Extracted data entries
##############################
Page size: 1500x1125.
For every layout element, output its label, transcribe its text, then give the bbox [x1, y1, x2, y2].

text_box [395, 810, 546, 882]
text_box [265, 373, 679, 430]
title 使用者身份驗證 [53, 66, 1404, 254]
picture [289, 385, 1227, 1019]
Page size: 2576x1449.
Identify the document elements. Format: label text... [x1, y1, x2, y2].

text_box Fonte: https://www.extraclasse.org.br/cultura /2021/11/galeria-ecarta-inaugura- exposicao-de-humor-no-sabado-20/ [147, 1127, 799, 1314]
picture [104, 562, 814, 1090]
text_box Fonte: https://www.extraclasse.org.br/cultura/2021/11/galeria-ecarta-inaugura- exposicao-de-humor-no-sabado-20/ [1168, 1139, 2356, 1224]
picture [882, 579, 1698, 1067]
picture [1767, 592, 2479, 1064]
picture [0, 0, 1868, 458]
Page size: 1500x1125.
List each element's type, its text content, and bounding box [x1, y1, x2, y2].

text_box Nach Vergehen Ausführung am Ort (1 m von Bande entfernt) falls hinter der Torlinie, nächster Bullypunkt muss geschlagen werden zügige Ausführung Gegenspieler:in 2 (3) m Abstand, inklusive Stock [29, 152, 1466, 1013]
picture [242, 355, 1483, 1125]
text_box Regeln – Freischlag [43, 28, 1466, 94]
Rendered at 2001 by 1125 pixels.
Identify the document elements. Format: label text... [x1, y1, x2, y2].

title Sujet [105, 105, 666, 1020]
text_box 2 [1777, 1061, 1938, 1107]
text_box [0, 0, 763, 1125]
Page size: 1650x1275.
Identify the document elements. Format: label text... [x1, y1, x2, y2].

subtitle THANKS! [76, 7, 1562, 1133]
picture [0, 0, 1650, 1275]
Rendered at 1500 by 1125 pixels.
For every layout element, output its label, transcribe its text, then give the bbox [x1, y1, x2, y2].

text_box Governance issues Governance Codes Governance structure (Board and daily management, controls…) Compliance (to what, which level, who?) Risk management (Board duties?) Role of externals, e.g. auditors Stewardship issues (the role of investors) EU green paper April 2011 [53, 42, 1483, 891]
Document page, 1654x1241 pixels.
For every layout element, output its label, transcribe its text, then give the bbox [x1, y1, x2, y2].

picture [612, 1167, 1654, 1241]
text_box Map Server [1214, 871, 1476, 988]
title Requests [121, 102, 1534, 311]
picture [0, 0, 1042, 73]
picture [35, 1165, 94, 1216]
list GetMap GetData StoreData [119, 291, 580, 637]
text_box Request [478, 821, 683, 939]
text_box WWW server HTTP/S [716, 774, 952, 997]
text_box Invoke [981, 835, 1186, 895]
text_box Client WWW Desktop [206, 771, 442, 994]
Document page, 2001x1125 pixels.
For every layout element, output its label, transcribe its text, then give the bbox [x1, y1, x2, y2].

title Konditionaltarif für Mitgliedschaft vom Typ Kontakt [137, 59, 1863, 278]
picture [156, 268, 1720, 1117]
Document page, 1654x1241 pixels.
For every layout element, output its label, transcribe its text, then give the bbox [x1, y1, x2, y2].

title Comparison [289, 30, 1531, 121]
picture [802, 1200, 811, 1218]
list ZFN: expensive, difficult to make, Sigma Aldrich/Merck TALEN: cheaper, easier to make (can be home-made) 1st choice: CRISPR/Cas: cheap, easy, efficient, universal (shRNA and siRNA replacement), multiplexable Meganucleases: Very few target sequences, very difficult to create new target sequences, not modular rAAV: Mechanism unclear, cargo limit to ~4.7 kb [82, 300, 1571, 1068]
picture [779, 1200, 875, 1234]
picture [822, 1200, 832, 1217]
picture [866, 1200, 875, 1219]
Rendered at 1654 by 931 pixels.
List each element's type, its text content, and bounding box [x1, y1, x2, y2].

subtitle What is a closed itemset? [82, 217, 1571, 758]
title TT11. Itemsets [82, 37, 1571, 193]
##############################
What to produce: How many lines in the records above contain the string "Rendered"? Give only the number.

Result below: 3